| REQUEST |
Print the whole listing below exactly as given, pictures excluded.

● ● ● ●

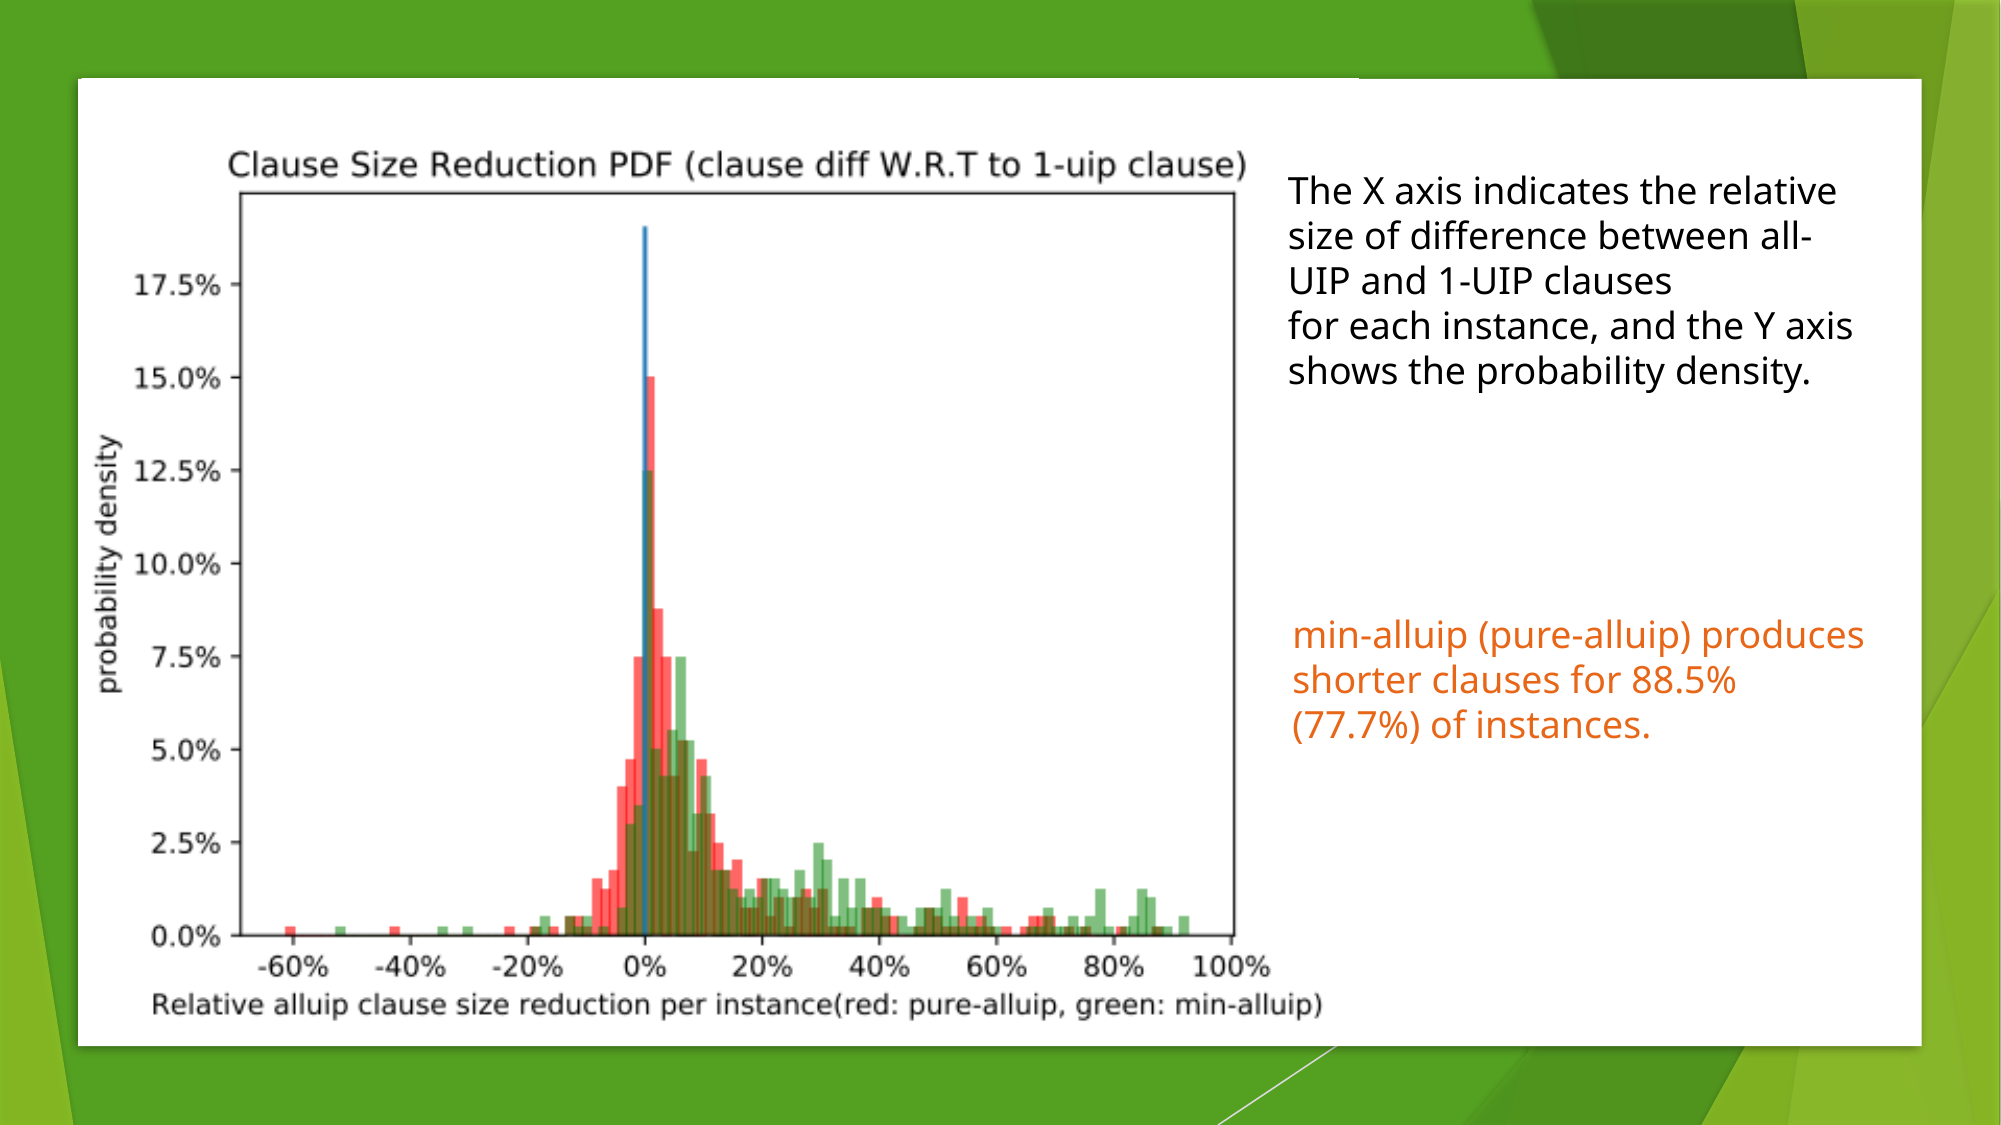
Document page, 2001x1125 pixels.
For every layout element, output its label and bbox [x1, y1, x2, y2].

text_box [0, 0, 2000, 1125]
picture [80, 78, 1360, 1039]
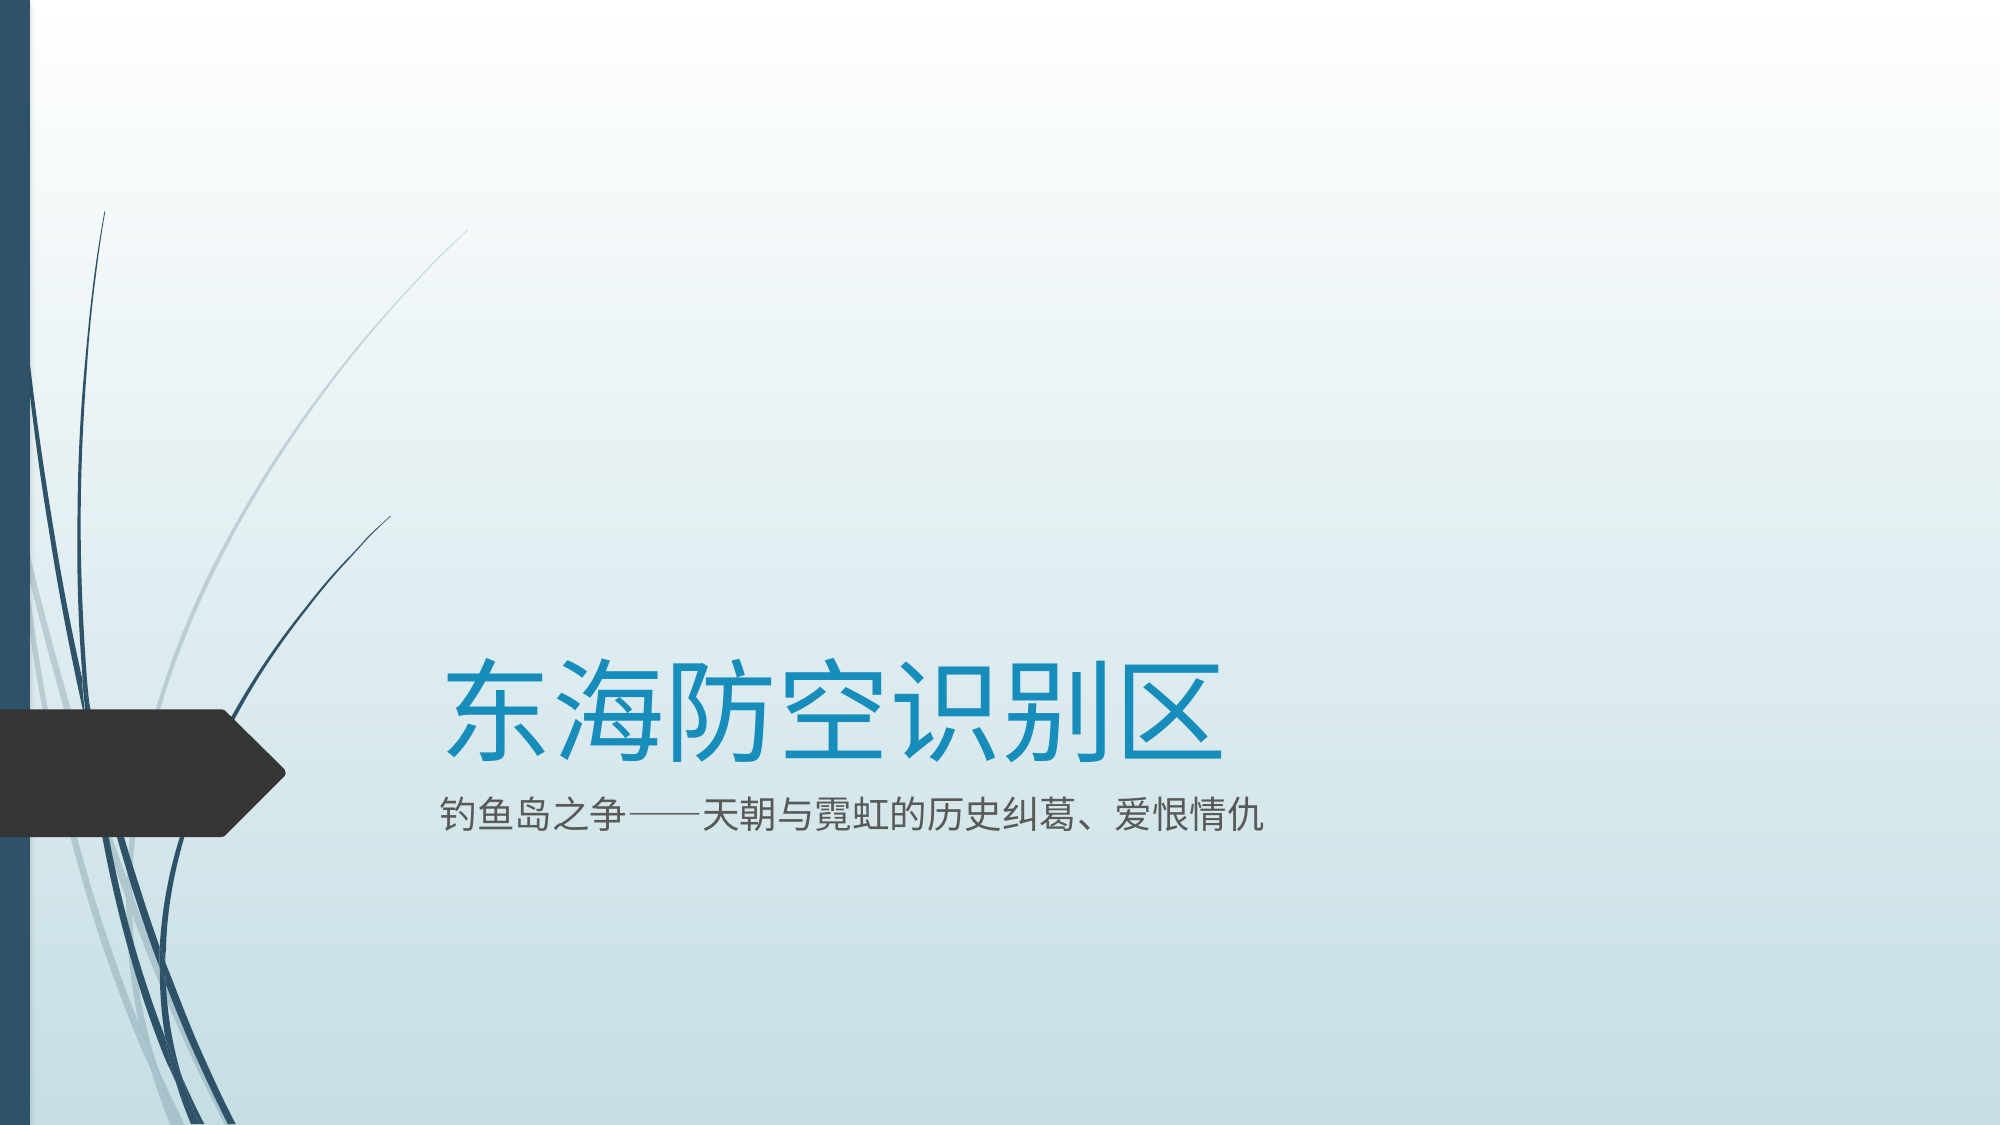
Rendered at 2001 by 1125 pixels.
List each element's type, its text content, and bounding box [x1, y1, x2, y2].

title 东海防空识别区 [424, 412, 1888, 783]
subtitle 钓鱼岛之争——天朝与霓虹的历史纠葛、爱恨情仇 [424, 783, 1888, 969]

● ● ● ●

| EXERCISE SOLUTION |
Document page, 2001x1125 pixels.
For every layout element, output its label and bbox [x1, y1, x2, y2].

text_box [0, 0, 2000, 1125]
picture [80, 78, 1360, 1039]
Rendered at 2001 by 1125 pixels.
List each element's type, its text content, and bounding box [x1, y1, x2, y2].

title 东海防空识别区 [424, 412, 1888, 783]
subtitle 钓鱼岛之争——天朝与霓虹的历史纠葛、爱恨情仇 [424, 783, 1888, 969]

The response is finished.